Ci mancava soltanto l’influenza suina. Sì, perché al di là dei timori per la salute, la pandemia in Gran Bretagna rischia di portare una contrazione del Pil del 7,5% tra minore produttività per le assenze dei lavoratori e crollo delle vendite al dettaglio. Governo e Bank of England, purtroppo, stanno già facendo i conti al riguardo.
E un altro paese che di carestie seguite a epidemie se ne intende, l’Irlanda, non sta meglio. Anzi. Gli ultimi dati reali che arrivano dall’ormai ex “tigre celtica” fanno rabbrividire e mettono a serio repentaglio non solo la riuscita del nuovo referendum sul Trattato di Lisbona, ma la tenuta stessa dell’Ue. Vediamoli.
Il primo ministro Brian Cowen ha già dovuto varare due budget di emergenza per bloccare il deficit che stava salendo al 15% del Pil ma non è stato sufficiente. Stando a un report presentato venerdì dall’An Bord Snip occorre tagliare ancora – e pesantemente – pena una mortale trappola del debito. Altri 17mila posti di lavoro statali verranno tagliati, nonostante il tasso di disoccupazione sia già al12% e punti entro fine anno al 16%. I tagli maggiori saranno nel comparto dell’istruzione, un 8% netto con decine e decine di scuole rurali che chiuderanno e 6900 insegnanti licenziati: addio ricerca, addio educazione.
Addio futuro. I tagli al welfare saranno del 5%, quelli ai benefit per l’infanzia del 20% e il Garda – la polizia irlandese – dopo aver visto ridurre le paghe giornaliere del 7%, vedrà ora gli agenti obbligati a pagarsi la divisa. Sembra follia in un paese che fino a tre anni fa era additato a miracolo economico mondiale. Una degenza in ospedale arriverà a costare 107 euro al giorno: questa è la situazione, numeri alla mano. E i violentissimi scontri confessionali scoppiati venerdì notte ad Ardoyne parlano la lingua di una pace in Irlanda del Nord ottenuta annegando di soldi le sei province e che ora traballa sotto il peso della crisi: la maggior parte degli investimenti, nonostante si tratti di territorio britannico, arrivavano infatti dalla Repubblica d’Irlanda e dagli Usa, i quali ovviamente ora tagliano e chiudono. Un ritorno del terrorismo, a queste condizioni, non dovrebbe stupire nessuno.

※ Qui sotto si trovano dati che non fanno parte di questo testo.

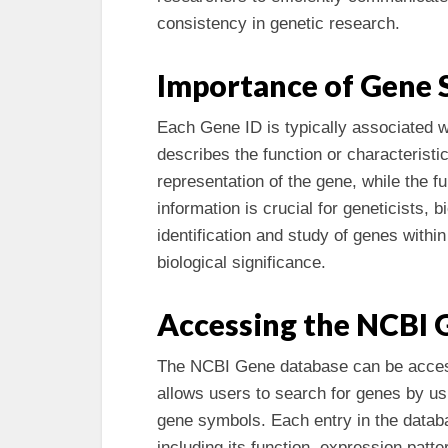
consistency in genetic research.
Importance of Gene 
Each Gene ID is typically associated w
describes the function or characteristi
representation of the gene, while the fu
information is crucial for geneticists, b
identification and study of genes within 
biological significance.
Accessing the NCBI 
The NCBI Gene database can be accesse
allows users to search for genes by usi
gene symbols. Each entry in the databa
including its function, expression patter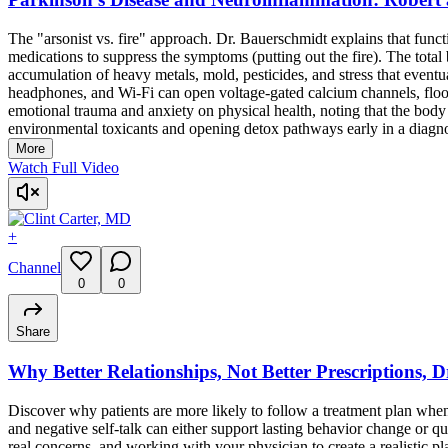
The "arsonist vs. fire" approach. Dr. Bauerschmidt explains that funct
medications to suppress the symptoms (putting out the fire). The total b
accumulation of heavy metals, mold, pesticides, and stress that even
headphones, and Wi-Fi can open voltage-gated calcium channels, floodi
emotional trauma and anxiety on physical health, noting that the body c
environmental toxicants and opening detox pathways early in a diagnosi
More
Watch Full Video
+
Channel
0
0
Share
Why Better Relationships, Not Better Prescriptions, 
Discover why patients are more likely to follow a treatment plan when
and negative self-talk can either support lasting behavior change or q
real concerns, and working with your physician to create a realistic pl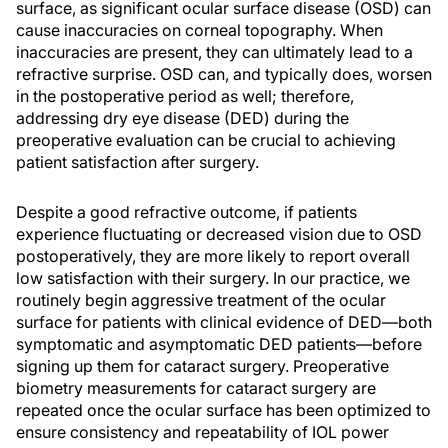
surface, as significant ocular surface disease (OSD) can
cause inaccuracies on corneal topography. When
inaccuracies are present, they can ultimately lead to a
refractive surprise. OSD can, and typically does, worsen
in the postoperative period as well; therefore,
addressing dry eye disease (DED) during the
preoperative evaluation can be crucial to achieving
patient satisfaction after surgery.
Despite a good refractive outcome, if patients
experience fluctuating or decreased vision due to OSD
postoperatively, they are more likely to report overall
low satisfaction with their surgery. In our practice, we
routinely begin aggressive treatment of the ocular
surface for patients with clinical evidence of DED—both
symptomatic and asymptomatic DED patients—before
signing up them for cataract surgery. Preoperative
biometry measurements for cataract surgery are
repeated once the ocular surface has been optimized to
ensure consistency and repeatability of IOL power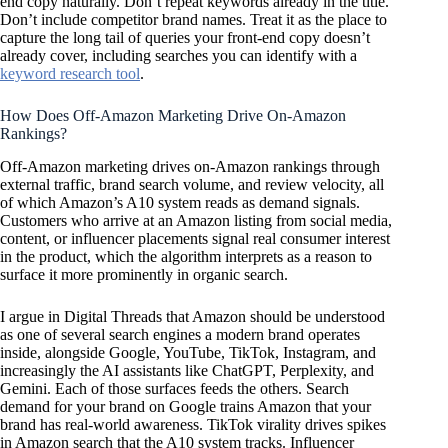
end copy naturally. Don’t repeat keywords already in the title.
Don’t include competitor brand names. Treat it as the place to
capture the long tail of queries your front-end copy doesn’t
already cover, including searches you can identify with a
keyword research tool
.
How Does Off-Amazon Marketing Drive On-Amazon
Rankings?
Off-Amazon marketing drives on-Amazon rankings through
external traffic, brand search volume, and review velocity, all
of which Amazon’s A10 system reads as demand signals.
Customers who arrive at an Amazon listing from social media,
content, or influencer placements signal real consumer interest
in the product, which the algorithm interprets as a reason to
surface it more prominently in organic search.
I argue in Digital Threads that Amazon should be understood
as one of several search engines a modern brand operates
inside, alongside Google, YouTube, TikTok, Instagram, and
increasingly the AI assistants like ChatGPT, Perplexity, and
Gemini. Each of those surfaces feeds the others. Search
demand for your brand on Google trains Amazon that your
brand has real-world awareness. TikTok virality drives spikes
in Amazon search that the A10 system tracks. Influencer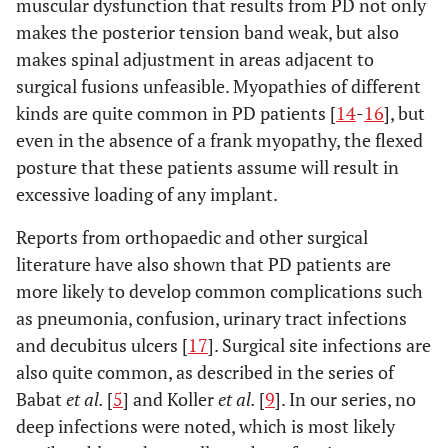
muscular dysfunction that results from PD not only
makes the posterior tension band weak, but also
makes spinal adjustment in areas adjacent to
surgical fusions unfeasible. Myopathies of different
kinds are quite common in PD patients [
14
-
16
], but
even in the absence of a frank myopathy, the flexed
posture that these patients assume will result in
excessive loading of any implant.
Reports from orthopaedic and other surgical
literature have also shown that PD patients are
more likely to develop common complications such
as pneumonia, confusion, urinary tract infections
and decubitus ulcers [
17
]. Surgical site infections are
also quite common, as described in the series of
Babat
et al.
[
5
] and Koller
et al.
[
9
]. In our series, no
deep infections were noted, which is most likely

Ma se l’Irlanda sta male la Spagna non sta meglio, soprattutto dopo la decisione del gigante statunitense Gmac di scaricare a un prezzo di sconto del 14,5% sul valore nominale di ogni dollaro le securities legate a mutui nel paese iberico: chiaro segnale che il mercato sta letteralmente per crollare in Spagna, con pesanti ripercussioni per i creditori stranieri, Francia e Germania in testa.
E parlando di Germania è di domenica la conferma da parte dell’amministratore delegate di Hypo Real Estate attraverso un’intervista al Welt am Sonntag che il gruppo necessita subito di almeno 10 miliardi di euro o rischia di andare a gambe all’aria: «Non mi stupirebbe che quella cifra, alla fine, non risultasse nemmeno sufficiente», ha dichiarato Michael Endres.
Il problema è che Hypo è già stata salvata in ottobre con 50 miliardi di euro dallo Stato ma ancora oggi siede su qualcosa come 268 miliardi di euro di potenziali assets tossici. Auguri. Non sta meglio Landesbanke Hsh Nordbanke, nazionalizzata, costretta a chiedere nuovi fondi dopo i 3 miliardi di euro ricevuto dalla città di Amburgo e dal Land del Schleswig-Holstein: peccato che il deficit combinato dai vari Lander, a furia di spesa pubblica, abbia toccata quest’anno i 30 miliardi di euro, l’1,5% per del Pil.
Non siamo certo ai livelli della California in bancarotta ma c’è poco da stare allegri. In compenso l’integerrimo ministro delle Finanze, Peter Steinbruck, continua a bollare come «non necessario» lo stress test sul modello di quello americano richiesto dal Fondo Monetario Internazionale per le banche europee: una cosa è bacchettare gli altri, un’altra farsi guardare in casa. Complimenti.
Per il resto, la Francia rischia di perdere il suo rating AAA se continuerà nel progetto di stimolo fiscale travestito da investimento attraverso il suo maxi-bond miliardario che porterà il deficit al 90% del Pil e l’Italia punta dritta, per il prossimo anno, verso il rapporto debito/Pil del 120%, confermato dal Tesoro.
Come vedete, questa volta sono stato più breve del solito e non mi sono concesso le digressioni che qualche lettore mi contesta: solo cifre. Inoppugnabili. E dalle quale non giunge alcun segnale di ottimismo.